旧暦で一年の初めであるソルナル(元旦)は、月の動きをもとにした太陰暦で決められるため、太陽の動きをもとにする太陽暦の新年(新正月)よりもほぼ1か月遅れになる。
2022年のソルナル(元旦)は2月10日だったが、23年は1月22日、24年は2月10日。この日は、月が太陽と同じ方向に一直線に並ぶ日で、月が太陽の光を反射することがなく、夜になっても地球から見ることができない「新月」となる。
◆お雑煮とお年玉と凧あげと
ソルナル(元旦)には家族や一族が集まり、チャレ(茶禮)という先祖を祭るチェサ(祭祀)を執り行い、セベ(新年のあいさつ)のあと、トック(雑煮、ぞうに)を食べて、新しい1年を始める。
それからユンノリ(双六、すごろく)やノルティギ(板飛び)、ヨンナルリギ(凧あげ)を楽しむ。子供たちの楽しみは、なんといってもお年玉。

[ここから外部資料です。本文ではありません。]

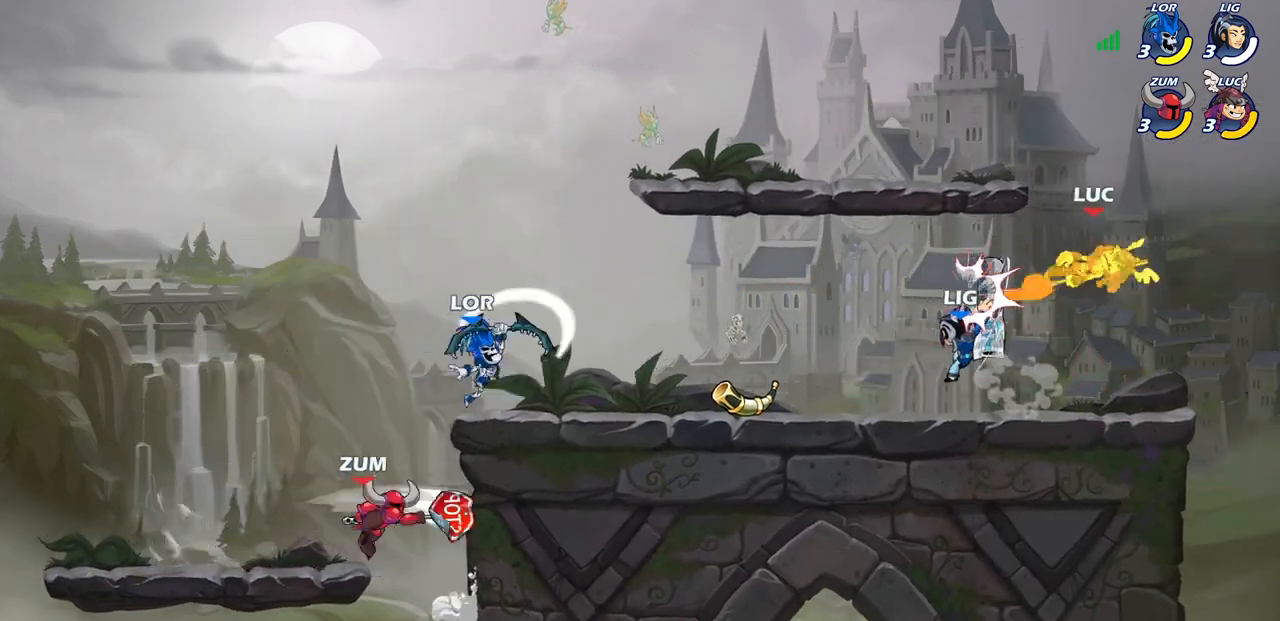
{"buttons": ["R2"], "left_stick": "center", "right_stick": "center"}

古い慣習の残っている地域では、福を呼ぶとされるポクチョリ(米をとぐザル)が早朝に売り歩かれる。数年に一度は凶作に見舞われていた古代・中世時代、米は貴重品だった。毎日、米をといで食べられること以上の幸せはなかったとされた。
ソル(正月)という言葉の語源については諸説あるが、ナッソルダという言葉からきているという説がある。ナッソルダのナッは「顔」の意味で、ソルダは「見知らない」「見慣れない」の意味で、そこから「不慣れだ」「慣れない」などの意味に。ナッソンサラムといえば「見慣れない人」、ナッソンタンは「慣れない土地」のこと。元旦に迎える新しい未知の1年のことから、ナッソルダということで、ソル(正月)という言葉が定着したという説がある。
◆新羅時代から1500年の伝統
ソル(正月)の歴史的な由来に関しては、西暦488年、新羅でソルナル(元旦)が過ごされたという記録がある。7世紀の中国の歴史書、『隋書』と『唐書』には、新羅に関して次のような記述があり、「(新羅では)毎年、正月元旦に互いに慶賀し(祝って)、王が宴会を開き、多くの客と官吏が集まる。この日、日月神を拝礼する」
ソルナル(元旦)の慣習が、太陽や月に対する崇拝と共に、国家的行事として執り行われていたことを示している。
民俗行事には、その一つひとつに現実的な意味があり、この当時にすでに太陰暦の暦(こよみ)が導入されていたことが分かる。
暦というものは、天体の規則的な動きに人間社会の定期的な活動、特に1年間の農作業の手順をあてはめたもので、新羅時代のこのような暦に基づく歳時(年中行事)は、高麗時代、朝鮮時代へと引き継がれている。